Ogun’s district of Pelitli is made up of former villagers forced out of their homes by floods and landslides. Youth unemployment is high and most teenagers while away their time in one of two Internet cafes, or playing soccer.

Those deep-seated grievances have been stoked by the belief that Trabzon has suffered more than its share of casualties in Turkey’s 25-year war against Kurdish separatists.

Press blamed for developments in Trabzon

The May 2005 mob attack on four students occurred in an atmosphere of national hysteria triggered by an attempt by two Kurdish teenagers to burn the Turkish flag. Turkey’s top general called the flag-burners “so-called citizens.”

Critics of developments in Trabzon blame all local authorities, but reserve their harshest words for the press.

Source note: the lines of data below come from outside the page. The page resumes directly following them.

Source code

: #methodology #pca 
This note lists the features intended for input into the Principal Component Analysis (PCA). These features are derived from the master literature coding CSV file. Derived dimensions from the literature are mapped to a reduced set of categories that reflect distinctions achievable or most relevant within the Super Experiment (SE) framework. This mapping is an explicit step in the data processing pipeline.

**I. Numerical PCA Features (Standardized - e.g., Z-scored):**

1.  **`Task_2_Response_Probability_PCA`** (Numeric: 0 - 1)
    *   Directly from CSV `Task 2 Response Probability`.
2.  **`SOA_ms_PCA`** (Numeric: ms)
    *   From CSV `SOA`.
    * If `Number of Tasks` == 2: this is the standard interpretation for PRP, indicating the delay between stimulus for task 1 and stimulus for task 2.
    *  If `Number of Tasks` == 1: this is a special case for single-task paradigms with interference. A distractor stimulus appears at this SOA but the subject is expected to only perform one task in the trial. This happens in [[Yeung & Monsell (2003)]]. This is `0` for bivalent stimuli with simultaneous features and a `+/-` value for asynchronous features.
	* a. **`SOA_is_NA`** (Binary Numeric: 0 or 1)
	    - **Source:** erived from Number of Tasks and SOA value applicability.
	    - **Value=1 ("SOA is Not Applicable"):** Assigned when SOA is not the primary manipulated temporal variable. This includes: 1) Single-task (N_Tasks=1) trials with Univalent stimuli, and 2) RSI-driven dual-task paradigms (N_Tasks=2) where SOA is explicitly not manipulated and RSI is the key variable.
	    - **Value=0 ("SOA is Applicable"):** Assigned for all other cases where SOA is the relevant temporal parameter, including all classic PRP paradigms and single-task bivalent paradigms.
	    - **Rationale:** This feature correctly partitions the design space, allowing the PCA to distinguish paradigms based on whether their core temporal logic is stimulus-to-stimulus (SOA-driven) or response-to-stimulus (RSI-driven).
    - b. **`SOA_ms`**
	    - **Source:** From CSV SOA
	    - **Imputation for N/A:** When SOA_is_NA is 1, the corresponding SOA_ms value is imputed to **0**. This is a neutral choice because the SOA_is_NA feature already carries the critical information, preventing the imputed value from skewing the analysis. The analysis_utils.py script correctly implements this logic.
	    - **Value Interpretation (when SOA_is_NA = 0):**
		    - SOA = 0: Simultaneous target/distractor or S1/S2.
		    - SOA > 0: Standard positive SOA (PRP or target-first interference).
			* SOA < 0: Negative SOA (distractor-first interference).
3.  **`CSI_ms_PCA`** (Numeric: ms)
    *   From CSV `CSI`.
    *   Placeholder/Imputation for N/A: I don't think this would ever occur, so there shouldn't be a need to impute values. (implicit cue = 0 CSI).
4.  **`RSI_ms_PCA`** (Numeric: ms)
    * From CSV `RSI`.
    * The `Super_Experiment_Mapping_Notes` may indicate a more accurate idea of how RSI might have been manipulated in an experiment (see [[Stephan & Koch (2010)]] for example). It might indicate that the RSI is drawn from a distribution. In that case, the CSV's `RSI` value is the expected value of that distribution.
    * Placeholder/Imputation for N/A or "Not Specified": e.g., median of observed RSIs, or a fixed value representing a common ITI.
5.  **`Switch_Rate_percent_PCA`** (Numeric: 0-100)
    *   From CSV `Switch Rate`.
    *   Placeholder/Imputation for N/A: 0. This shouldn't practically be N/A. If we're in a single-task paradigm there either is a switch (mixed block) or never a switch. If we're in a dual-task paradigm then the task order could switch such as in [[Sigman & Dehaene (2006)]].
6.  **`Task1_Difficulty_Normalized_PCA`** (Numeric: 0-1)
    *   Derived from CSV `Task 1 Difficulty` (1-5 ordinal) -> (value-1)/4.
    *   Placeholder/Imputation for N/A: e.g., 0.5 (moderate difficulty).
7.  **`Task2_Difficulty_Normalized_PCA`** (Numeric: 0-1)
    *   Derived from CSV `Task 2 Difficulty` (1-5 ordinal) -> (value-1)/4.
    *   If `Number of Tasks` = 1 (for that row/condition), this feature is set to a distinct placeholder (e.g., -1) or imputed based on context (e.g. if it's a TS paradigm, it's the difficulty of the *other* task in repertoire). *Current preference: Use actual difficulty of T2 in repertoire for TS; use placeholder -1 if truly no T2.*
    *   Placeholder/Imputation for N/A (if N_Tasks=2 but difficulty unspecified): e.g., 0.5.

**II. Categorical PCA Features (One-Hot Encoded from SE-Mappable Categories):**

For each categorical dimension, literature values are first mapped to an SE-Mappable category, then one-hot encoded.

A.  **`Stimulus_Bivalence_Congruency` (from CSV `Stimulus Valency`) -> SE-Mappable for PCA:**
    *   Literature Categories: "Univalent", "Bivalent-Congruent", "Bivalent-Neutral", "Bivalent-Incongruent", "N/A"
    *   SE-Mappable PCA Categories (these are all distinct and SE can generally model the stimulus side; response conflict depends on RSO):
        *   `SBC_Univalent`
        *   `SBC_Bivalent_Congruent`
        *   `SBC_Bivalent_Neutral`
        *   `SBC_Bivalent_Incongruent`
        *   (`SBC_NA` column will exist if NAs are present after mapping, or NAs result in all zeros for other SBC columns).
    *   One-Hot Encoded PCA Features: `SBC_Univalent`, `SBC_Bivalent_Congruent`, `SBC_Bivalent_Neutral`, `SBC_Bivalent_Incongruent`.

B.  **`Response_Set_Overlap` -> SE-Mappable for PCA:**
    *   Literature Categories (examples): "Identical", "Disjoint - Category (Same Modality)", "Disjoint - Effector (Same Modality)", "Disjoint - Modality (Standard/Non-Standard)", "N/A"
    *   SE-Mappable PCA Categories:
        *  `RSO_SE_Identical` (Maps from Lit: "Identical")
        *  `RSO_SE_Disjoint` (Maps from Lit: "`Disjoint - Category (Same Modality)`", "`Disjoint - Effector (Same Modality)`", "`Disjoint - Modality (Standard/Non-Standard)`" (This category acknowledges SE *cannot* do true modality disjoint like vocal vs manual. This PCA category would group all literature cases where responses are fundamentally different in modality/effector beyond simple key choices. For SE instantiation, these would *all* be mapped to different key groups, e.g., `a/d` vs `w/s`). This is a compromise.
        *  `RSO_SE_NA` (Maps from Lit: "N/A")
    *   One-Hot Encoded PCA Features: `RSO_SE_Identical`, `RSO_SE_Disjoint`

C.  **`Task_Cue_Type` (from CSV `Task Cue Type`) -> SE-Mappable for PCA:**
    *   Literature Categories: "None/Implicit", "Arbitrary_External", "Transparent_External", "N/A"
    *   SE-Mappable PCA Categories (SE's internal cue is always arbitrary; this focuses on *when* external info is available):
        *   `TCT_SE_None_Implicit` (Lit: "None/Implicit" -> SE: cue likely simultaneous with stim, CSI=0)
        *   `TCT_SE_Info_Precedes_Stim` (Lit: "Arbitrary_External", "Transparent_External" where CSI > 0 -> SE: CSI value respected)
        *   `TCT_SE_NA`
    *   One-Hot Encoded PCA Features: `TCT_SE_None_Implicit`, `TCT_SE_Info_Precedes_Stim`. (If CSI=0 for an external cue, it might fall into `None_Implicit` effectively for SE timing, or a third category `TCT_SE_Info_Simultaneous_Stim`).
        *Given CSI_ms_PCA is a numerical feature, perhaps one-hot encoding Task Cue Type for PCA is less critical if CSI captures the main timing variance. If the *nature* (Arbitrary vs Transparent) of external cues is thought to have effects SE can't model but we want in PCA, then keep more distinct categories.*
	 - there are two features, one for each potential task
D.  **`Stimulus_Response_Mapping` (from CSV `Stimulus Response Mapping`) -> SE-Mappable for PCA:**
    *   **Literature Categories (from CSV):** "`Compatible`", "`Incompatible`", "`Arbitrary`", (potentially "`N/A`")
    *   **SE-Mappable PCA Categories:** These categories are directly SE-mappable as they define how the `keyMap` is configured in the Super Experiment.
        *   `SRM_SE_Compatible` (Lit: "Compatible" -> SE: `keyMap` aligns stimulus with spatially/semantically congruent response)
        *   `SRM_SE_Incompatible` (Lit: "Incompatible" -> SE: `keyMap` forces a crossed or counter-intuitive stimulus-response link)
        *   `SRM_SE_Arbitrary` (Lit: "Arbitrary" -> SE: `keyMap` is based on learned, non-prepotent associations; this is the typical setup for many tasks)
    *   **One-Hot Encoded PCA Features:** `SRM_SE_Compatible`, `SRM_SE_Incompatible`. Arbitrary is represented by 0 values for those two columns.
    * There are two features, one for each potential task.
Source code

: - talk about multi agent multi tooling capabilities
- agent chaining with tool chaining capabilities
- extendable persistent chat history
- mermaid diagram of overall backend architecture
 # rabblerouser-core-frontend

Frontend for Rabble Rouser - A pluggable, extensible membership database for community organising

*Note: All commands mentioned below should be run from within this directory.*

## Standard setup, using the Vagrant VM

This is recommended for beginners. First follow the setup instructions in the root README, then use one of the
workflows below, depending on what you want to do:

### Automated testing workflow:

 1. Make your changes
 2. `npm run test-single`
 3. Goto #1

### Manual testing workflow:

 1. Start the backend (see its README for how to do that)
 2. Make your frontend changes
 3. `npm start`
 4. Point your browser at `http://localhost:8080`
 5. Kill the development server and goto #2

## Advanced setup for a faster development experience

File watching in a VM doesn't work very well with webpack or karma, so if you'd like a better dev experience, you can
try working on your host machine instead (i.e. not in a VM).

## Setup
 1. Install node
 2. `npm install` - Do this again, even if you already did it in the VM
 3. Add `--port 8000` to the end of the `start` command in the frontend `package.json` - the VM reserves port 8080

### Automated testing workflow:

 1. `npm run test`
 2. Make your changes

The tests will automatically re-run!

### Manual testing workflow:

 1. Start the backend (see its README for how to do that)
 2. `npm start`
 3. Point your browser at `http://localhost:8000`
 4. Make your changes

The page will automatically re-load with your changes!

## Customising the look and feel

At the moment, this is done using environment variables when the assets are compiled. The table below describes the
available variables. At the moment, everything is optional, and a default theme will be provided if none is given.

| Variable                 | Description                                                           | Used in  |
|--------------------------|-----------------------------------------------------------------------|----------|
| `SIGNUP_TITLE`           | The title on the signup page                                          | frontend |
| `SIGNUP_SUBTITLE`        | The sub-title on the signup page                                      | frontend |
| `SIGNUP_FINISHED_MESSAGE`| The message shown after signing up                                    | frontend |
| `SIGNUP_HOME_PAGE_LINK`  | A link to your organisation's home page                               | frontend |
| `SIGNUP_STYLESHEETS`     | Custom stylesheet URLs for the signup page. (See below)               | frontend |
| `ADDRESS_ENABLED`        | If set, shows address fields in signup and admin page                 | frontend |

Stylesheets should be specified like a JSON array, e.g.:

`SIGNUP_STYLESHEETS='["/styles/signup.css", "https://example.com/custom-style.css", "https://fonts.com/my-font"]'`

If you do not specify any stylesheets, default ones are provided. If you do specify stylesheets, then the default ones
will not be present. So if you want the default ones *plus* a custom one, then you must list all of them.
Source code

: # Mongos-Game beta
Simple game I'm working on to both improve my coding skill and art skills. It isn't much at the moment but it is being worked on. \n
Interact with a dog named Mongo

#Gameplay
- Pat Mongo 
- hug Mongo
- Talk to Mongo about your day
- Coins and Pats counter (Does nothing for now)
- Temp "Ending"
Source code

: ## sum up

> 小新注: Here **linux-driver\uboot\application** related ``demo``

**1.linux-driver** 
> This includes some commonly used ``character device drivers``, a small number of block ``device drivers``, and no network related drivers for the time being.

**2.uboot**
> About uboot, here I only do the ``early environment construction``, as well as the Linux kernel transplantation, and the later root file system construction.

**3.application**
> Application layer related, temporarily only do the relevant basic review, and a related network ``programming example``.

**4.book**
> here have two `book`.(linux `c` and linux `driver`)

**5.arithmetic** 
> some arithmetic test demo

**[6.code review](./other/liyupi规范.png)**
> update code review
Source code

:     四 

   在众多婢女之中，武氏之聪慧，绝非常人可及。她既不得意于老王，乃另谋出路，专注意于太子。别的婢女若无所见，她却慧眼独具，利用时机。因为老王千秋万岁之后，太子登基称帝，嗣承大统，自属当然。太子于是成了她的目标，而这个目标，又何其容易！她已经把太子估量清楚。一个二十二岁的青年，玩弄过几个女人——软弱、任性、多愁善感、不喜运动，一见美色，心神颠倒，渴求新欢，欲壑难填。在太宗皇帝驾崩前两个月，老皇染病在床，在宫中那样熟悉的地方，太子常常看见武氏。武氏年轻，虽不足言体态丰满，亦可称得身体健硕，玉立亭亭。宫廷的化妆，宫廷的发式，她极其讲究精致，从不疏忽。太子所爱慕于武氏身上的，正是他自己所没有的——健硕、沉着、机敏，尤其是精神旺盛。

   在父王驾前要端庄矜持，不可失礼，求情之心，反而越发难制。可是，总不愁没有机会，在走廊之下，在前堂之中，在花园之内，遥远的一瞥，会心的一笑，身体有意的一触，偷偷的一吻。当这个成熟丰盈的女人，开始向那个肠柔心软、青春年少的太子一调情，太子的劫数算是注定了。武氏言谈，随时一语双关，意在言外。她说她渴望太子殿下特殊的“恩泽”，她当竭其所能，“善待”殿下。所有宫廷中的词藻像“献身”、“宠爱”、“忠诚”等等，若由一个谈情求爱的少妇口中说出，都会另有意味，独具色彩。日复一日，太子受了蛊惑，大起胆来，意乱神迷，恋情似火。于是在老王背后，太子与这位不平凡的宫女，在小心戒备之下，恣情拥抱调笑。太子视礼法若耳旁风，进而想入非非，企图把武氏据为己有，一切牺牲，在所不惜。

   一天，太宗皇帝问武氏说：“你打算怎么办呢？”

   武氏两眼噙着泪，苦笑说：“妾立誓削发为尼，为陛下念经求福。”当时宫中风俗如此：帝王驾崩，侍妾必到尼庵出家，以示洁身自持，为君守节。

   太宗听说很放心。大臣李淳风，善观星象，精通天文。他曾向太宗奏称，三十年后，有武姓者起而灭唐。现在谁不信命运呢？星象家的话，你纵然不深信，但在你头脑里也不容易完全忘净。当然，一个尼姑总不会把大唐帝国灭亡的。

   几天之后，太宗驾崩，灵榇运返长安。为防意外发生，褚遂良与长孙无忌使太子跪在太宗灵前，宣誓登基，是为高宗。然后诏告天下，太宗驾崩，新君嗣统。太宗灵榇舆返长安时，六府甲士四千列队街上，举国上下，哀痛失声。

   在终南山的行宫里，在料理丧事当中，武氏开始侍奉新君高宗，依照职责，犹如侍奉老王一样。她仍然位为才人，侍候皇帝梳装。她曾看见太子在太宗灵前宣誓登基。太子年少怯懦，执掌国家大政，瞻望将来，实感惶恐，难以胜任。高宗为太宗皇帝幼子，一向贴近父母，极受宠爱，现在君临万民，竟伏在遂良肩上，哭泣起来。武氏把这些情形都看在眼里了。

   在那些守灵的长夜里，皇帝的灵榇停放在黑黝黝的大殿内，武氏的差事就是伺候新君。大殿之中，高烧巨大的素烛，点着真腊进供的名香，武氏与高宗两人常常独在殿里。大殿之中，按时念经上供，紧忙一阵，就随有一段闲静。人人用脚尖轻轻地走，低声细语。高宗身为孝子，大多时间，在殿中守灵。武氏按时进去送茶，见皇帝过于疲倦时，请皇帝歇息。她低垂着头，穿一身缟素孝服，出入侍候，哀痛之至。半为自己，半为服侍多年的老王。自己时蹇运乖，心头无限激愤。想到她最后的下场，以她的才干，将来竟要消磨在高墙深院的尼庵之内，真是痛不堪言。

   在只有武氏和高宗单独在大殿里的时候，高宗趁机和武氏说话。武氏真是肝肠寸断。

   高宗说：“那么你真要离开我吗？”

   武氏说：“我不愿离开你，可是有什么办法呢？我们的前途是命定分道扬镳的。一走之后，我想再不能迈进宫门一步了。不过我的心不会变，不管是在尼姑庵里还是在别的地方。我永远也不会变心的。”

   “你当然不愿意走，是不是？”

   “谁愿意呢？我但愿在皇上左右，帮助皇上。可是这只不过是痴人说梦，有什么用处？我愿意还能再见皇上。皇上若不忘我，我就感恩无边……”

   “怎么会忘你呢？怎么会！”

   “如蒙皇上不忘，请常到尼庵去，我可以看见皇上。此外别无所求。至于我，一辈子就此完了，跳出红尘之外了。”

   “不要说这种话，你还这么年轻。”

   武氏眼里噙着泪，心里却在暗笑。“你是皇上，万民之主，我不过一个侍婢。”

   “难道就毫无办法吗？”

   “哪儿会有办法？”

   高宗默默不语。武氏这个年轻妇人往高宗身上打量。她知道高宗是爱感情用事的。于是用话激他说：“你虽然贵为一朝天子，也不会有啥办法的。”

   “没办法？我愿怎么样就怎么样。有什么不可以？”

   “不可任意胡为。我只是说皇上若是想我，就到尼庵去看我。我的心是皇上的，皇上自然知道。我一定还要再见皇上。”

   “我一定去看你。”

“Three or four times, they’ve pretty much invited people to take out their guns and start shooting,” said retired teacher Nuri Topal. The lynch mob formed after local television stations ran news flashes saying the students were separatists.

In most Anatolian towns, few people watch local television or read local newspapers. In Trabzon, both are immensely popular and influential, mainly because of the town’s obsessive relationship with soccer.

The only non-Istanbul club ever to win Turkey’s soccer league, Trabzonspor is a central part of the city’s identity. The club has long been rumored to be close to local mafia groups enriched by Trabzon’s key position in Black Sea human-trafficking networks. Many think its influence on local society is negative, too.

“Trabzonspor and its supporters associations have become a semiofficial channel for nationalist thought,” said local human rights activist Gultekin Yucesan.